Psst,  I was agreeing with you.:)


----------



## AWP (Nov 2, 2008)

CAL said:


> Psst,  I was agreeing with you.:)



Fair enough, Sir. I missed it I guess. :) My fourth point of contact must be stuffed with my head right about now....


----------



## RetPara (Nov 2, 2008)

You can park a MEU just over the horizon and let it peek over the horizon to let the locals know its there.  To quote the Dep Dir of Intelligence for the Marines.... 'a MEU is just large enough to take a big bite of a shit sandwich'

A MEU has the ability with its presence to send a strategic message of intent and will.

The Ranger Regiment and the 82nd are more of a 'OH SHIT who can we get there in the morning?' response.  Ranger and Airborne have even LESS equipment than a MEU.  So they will need a LOT more in the way of follow on support.  
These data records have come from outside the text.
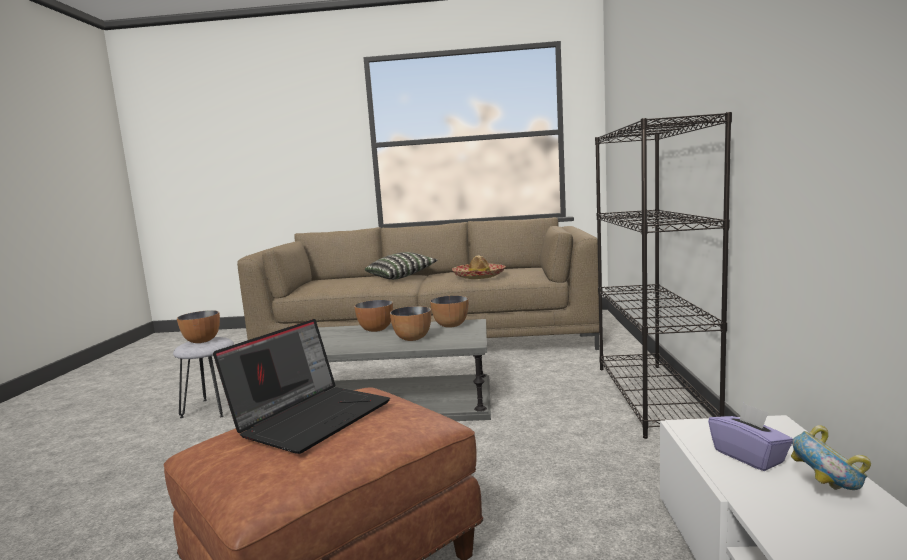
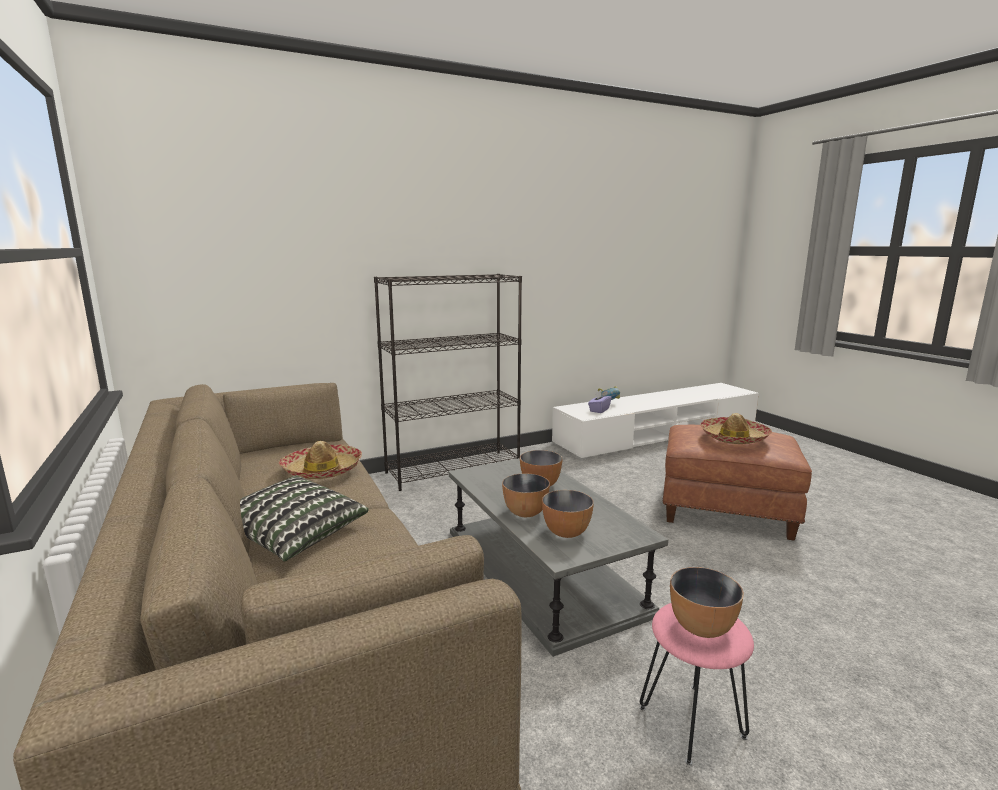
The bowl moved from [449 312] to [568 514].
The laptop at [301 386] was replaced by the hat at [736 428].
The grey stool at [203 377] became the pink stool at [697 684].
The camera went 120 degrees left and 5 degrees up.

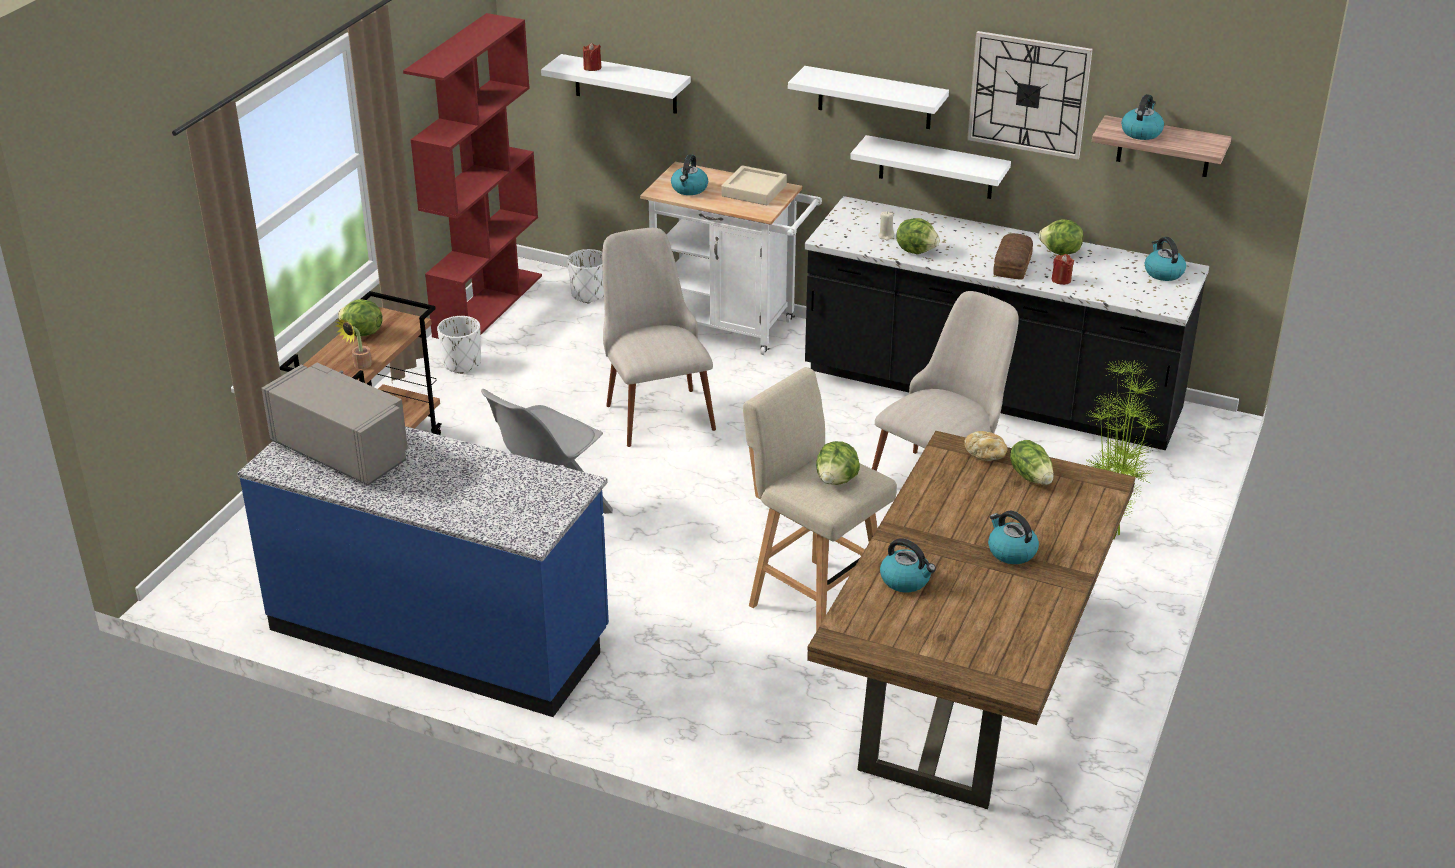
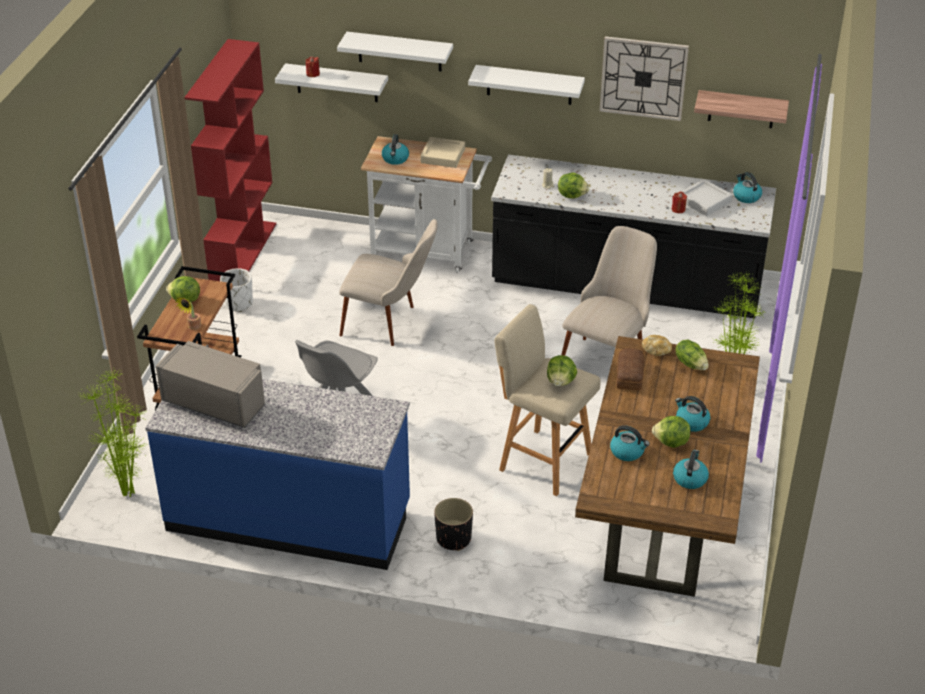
The white planter at [585 276] disappeared.
The potted plant at [114 433] appeared.
The black planter at [453 524] appeared.
The grey tray at [707 197] appeared.
The white shelf moved from [930 167] to [395 51].
The bread moved from [1013 256] to [631 369].
The lettuce moved from [1061 237] to [671 432].
The kettle moved from [1142 117] to [691 469].
The beige chair at [659 337] turned 135 degrees clockwise.
The camera went 10 degrees left and 5 degrees up.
Grenada and Haiti both represent the use of SOF and Airborne units to resolve a threat or issue.


----------



## Boondocksaint375 (Nov 2, 2008)

RetPara said:


> Ranger and Airborne have even LESS equipment than a MEU. So they will need a LOT more in the way of follow on support.


 
A lot has changed in the last few years with Regiment.  The addition of the STB will help sustain ops for sure.  But to the root of things, yeah, Regiment is a shock unit.  

Being on RF1 always sucked, since we weren't allowed to go a certain distance away from Benning, just in case we had to start the 18 hr cycle. Luckily for us, however,  3/75 was finally on RF1 at the right times


----------



## Ranger Psych (Nov 2, 2008)

aint that the truth.


----------